» **Fragmento de página**
......

No estamos en este mundo sólo para plantearnos nuestro bienestar personal y material, es decir, el tener y el trabajar. Rendimos un excesivo culto a los bienes materiales y todos los objetivos que nos proponemos, finalmente, se encaminan a tener más, en detrimento del ser.

Y así se dan enormes desequilibrios sociales, culturales, emocionales y psicológicos. Cuando los retos se limitan a la mejora de uno mismo, nos empequeñecemos como personas. Pero cuando en nuestras metas están los demás, su bien, construir lazos; es decir, cuando sociabilizamos nuestras metas para aportar algo nuevo a la sociedad, es cuando verdaderamente crecemos, humana y espiritualmente.

El yo se despliega más allá de sí mismo y descubre nuevos horizontes que le ensancharán el corazón y aumentarán sus capacidades frente a las crisis y la confusión ideológica y moral que le rodea.

......

» **Por hacer**
¿Puedes volver a escribir completo el fragmento de página de arriba, el que trata del tener y el ser, sin cambiarle nada?

......

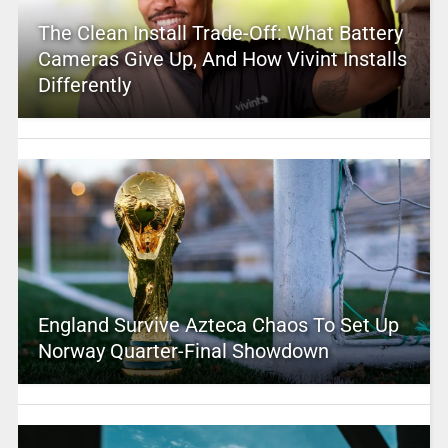
The Clean Install Trade-Off: What Battery
Cameras Give Up, And How Vivint Installs
Differently
England Survive Azteca Chaos To Set Up
Norway Quarter-Final Showdown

......

» **Resultado**
No estamos en este mundo sólo para plantearnos nuestro bienestar personal y material, es decir, el tener y el trabajar. Rendimos un excesivo culto a los bienes materiales y todos los objetivos que nos proponemos, finalmente, se encaminan a tener más, en detrimento del ser.

Y así se dan enormes desequilibrios sociales, culturales, emocionales y psicológicos. Cuando los retos se limitan a la mejora de uno mismo, nos empequeñecemos como personas. Pero cuando en nuestras metas están los demás, su bien, construir lazos; es decir, cuando sociabilizamos nuestras metas para aportar algo nuevo a la sociedad, es cuando verdaderamente crecemos, humana y espiritualmente.

El yo se despliega más allá de sí mismo y descubre nuevos horizontes que le ensancharán el corazón y aumentarán sus capacidades frente a las crisis y la confusión ideológica y moral que le rodea.